# My Guide Select Pro Rod Review! From Okuma!



## Scuba Chris (Mar 12, 2018)

1st Day Field Testing This Rod Was a Success!

Years ago i fell in love with Okuma's T40X Salmon Steelhead Trout rod. By the time i got my 7'9", 9'6" & 10'9" i had started a local demand & local shops started to carry it as a Whipping Rod (spin casting rod). Most of my "whipping" buddies started to purchase them. My friend Wayne Choy started to collect them as well. Locals saw me hauling in large rays & hooking +10lb Jacks from time to time & they wanted one as well.

Then 3-1/2yrs ago it was discontinued. This rod was a PNW (Pacific Northwest Rod) meant for the Salmon Steelhead & Trout anglers. Then the NEW re-designed model came out. The Guide Select Pro Series. Well, i decided to try 1 before going hog wild like i did before. So i got the GSP-S-992M model at 9ft/9in, line rated 8-17lbs with lure rated weight at 3/8-1oz.

My thoughts? A little stiffer bend rating compared to the previous T40X. I was wondering why the ratings weren't heavier, now i know why. A lot lighter in feel. More "sensitive" then the previous series. Castability? I used a 3/8oz lead egg, the lightest weight rating. I was casting into the breeze & no hang time or resulting bird nesting.

Earlier i was getting good hits but i think the smaller lighter wire hooks i started out with (#4 & #8 mosquitoes) may have been ripping out. I should've brought some 1/0's. So i stated bait casting "dunking" some live Mangrove Crabs.
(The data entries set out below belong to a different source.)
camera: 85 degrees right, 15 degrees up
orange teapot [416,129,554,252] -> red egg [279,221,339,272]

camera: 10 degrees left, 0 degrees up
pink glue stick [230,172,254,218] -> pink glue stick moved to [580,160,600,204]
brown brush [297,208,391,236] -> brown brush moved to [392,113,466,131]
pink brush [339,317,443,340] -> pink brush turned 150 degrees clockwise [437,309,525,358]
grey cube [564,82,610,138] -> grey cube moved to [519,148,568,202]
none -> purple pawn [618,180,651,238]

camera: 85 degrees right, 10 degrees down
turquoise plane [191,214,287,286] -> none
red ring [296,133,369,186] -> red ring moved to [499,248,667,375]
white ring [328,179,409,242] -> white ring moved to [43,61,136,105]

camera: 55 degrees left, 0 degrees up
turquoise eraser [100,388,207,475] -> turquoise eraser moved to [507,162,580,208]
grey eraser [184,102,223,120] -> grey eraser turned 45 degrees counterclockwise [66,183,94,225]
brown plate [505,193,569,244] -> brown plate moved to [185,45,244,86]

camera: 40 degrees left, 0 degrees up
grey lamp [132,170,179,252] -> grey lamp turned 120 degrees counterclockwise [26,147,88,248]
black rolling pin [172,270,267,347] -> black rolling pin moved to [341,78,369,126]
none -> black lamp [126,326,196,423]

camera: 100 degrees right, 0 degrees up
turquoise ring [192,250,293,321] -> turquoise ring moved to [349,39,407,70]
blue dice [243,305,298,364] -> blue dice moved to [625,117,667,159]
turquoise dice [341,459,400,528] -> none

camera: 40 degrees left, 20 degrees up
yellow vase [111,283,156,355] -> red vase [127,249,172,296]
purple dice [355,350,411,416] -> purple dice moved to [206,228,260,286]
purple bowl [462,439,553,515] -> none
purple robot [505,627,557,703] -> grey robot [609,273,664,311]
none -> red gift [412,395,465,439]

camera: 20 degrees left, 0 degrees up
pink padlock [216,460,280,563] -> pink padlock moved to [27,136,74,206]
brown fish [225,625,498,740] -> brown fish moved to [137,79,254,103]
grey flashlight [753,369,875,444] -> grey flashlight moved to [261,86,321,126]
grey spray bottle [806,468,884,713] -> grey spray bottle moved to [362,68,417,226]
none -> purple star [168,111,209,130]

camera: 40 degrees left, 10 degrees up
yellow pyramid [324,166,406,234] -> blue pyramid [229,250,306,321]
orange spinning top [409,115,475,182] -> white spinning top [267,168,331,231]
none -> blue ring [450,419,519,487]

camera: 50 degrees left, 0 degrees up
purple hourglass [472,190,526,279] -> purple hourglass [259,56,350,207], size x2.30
Today there were just too many bigger crabs around because every crab bait was destroyed. How could i tell? The leader line above the hook had multiple crimps from other crabs holding on.

I used orange CHL Minnow Grubs made by local grub maker Landon Yamamoto. I've had great success using this grub color over the years. The fish that i hooked are a favorite for lure makers as the dried skin is used to manufacture trolling lures. Also they are tasty raw or fried. But i was there to see if these Guide Select Pro's were worth investing in more sizes. They are!


----------